Jean-Claude Carrière
ジャン=クロード・カリエール(作)

展覧会に向けて
わたしは日本の文化と思想、その簡素な表現方法による美意識、優雅で純粋な線描に強く魅せられている。伝統の尊重と新しいことへの挑戦を両立させるために磨き続けるバランス感覚に深い感銘を覚える。『ルーヴルの上の空』にはある意図があった。18世紀の古典的な偉大な画家の革命的な創作を題材にしているが、最先端の技術を駆使して、いくつかの未完成のデッサンを交えて表現した。2009年に荘厳なルーヴル美術観に展示されたわたしのつつましいデジタル連作画像はその精神の延長線上にあった。これを今回東京で展示できることはとても誇らしく、光栄でもある。なにしろここは北斎と大友の国で、類希な才能あるアーティストたちと共に展示されるのだから。

略歴(ベルナール・イスレール)
1957年、ベルギーのブリュッセル生まれ。幼い頃からバンド・デシネを描き始め、16歳で雑誌「スピルーSpirou」誌の執筆陣に加わる。1986年、代表作の『サンブル Sambre』(既刊6巻)を発表。激動の19世紀フランスを舞台に展開する呪われた赤い目の少女をめぐるこの壮大な歴史絵巻は、イスレールの代表作のみならず、1980年代バンド・デシネ界を代表する傑作として高く評価されている。1997年からは3年間にわたりWEB上で『二十番目の空の記憶 Mémoires du XXe ciel』を連載するなど、新しいメディアに積極的に挑戦している。作画を手がけたルーヴル美術館BDプロジェクト第4作『ルーヴルの空の上 Le Ciel au-dessus du Louvre』は2009年に刊行。同年、それまでの功績が高く評価され、フランスの芸術文化勲章シュヴァリエを受章。2015年にはさらに上位の芸術文化勲章オフィシエが授与されている。

作品紹介
『ルーヴルの空の上 Le Ciel au-dessus du Louvre』
(画:ベルナール・イスレール、作:ジャン=クロード・カリエール、未邦訳)
フランス革命下のパリ。

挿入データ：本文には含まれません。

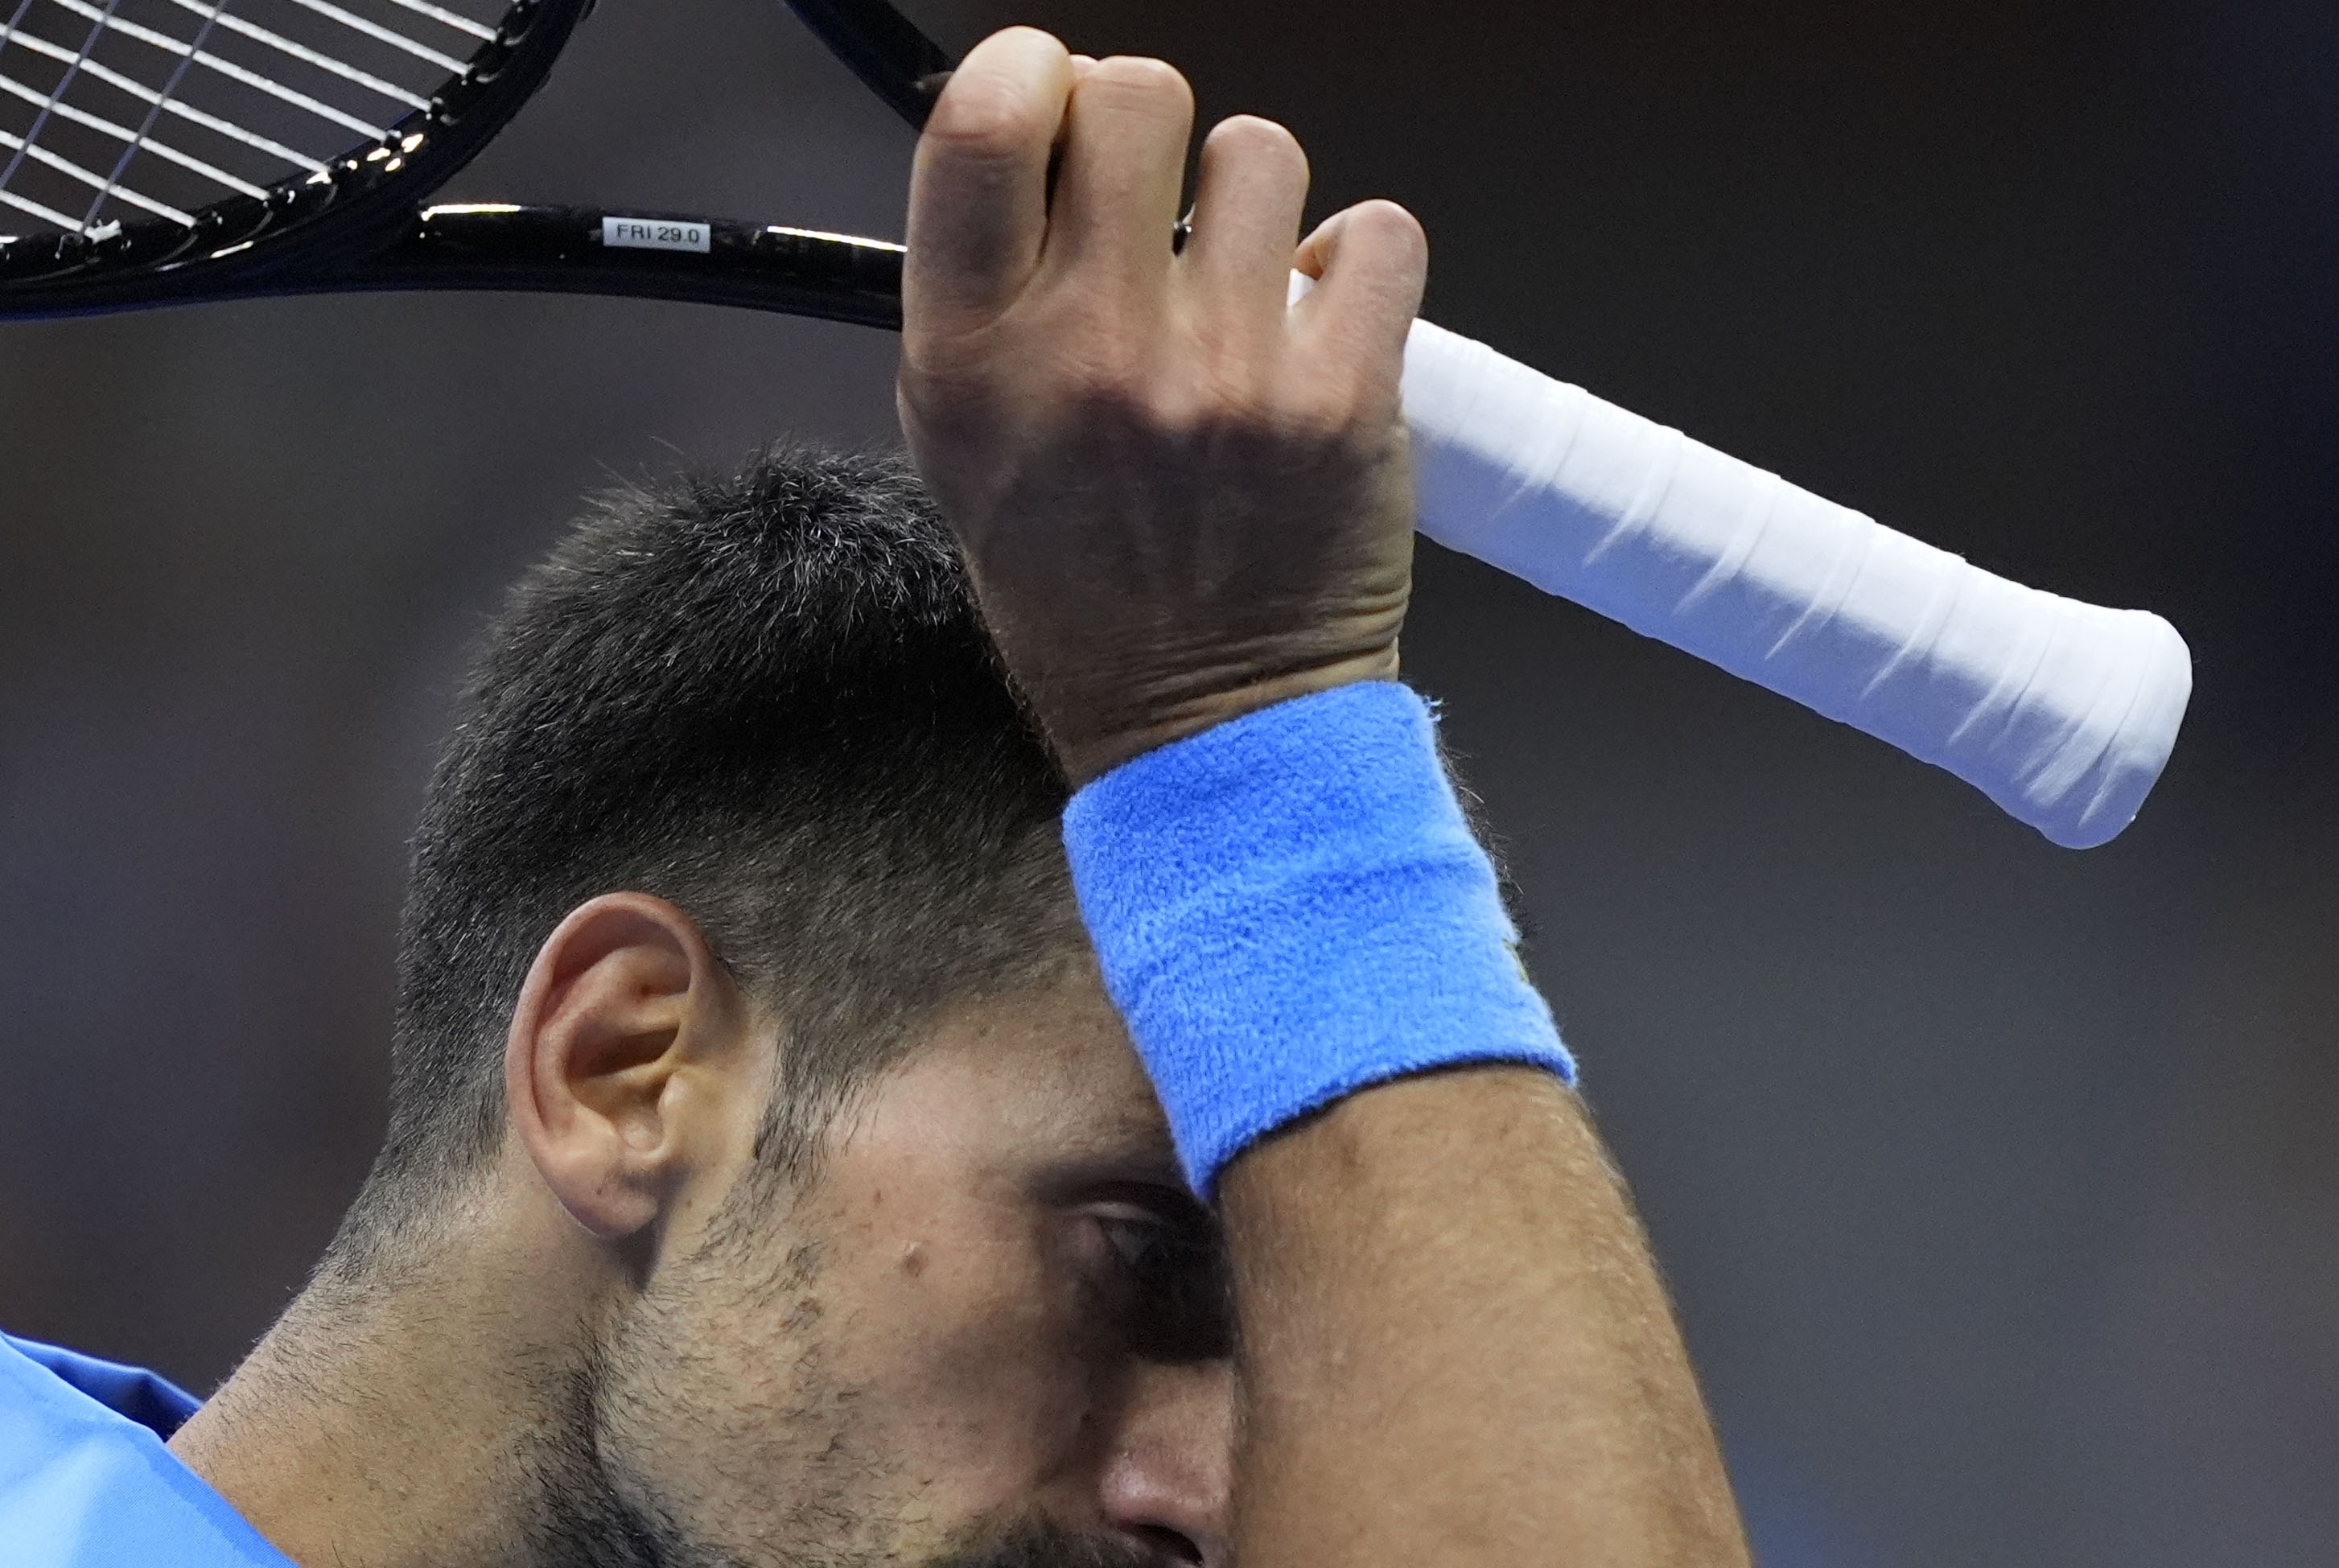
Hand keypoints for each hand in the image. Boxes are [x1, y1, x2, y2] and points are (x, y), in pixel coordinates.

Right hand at [897, 30, 1424, 783]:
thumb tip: (1037, 135)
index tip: (1054, 99)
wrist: (1208, 723)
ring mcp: (1223, 373)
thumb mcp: (964, 450)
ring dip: (1256, 201)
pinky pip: (1373, 232)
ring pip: (1259, 151)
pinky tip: (1320, 323)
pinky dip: (1357, 263)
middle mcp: (1092, 353)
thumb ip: (985, 292)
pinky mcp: (1339, 397)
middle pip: (1134, 96)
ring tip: (1242, 289)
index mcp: (975, 361)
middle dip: (1149, 125)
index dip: (1030, 72)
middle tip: (1155, 201)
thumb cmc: (1086, 591)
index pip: (980, 124)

ルーヴル美術館はまさにこの革命のさなかに産声をあげた。独裁政治を築きつつあるロベスピエールは、キリスト教とは異なる新たな信仰対象の必要性を痛感している。ジャン=ジャック・ルソーに倣い、それを「最高存在」と名づけた彼は、親友でもある画家ジャック=ルイ・ダヴィッドに、その肖像を描き、最高存在を祝う祭典を演出するよう依頼する。しかし、ダヴィッドはそのような存在を想像することすらできずにいる。時を同じくして、バラという名の少年が革命のために殉死するという事件が起こる。人々はこの少年の肖像を描き、彼の名誉を讃えることをもダヴィッドに依頼する。ダヴィッドは最高存在とバラを同一視し、ちょうどその頃出会ったジュールという両性具有的な少年をモデルに絵を描き始める。やがてジュールは、ロベスピエールの反抗分子として誤って処刑されるが、ダヴィッドは彼の遺体を探し出し、憑かれたように絵画の制作を続ける。しかし、そんなダヴィッドをよそに、政治の季節は急速に移り変わってゆくのだった。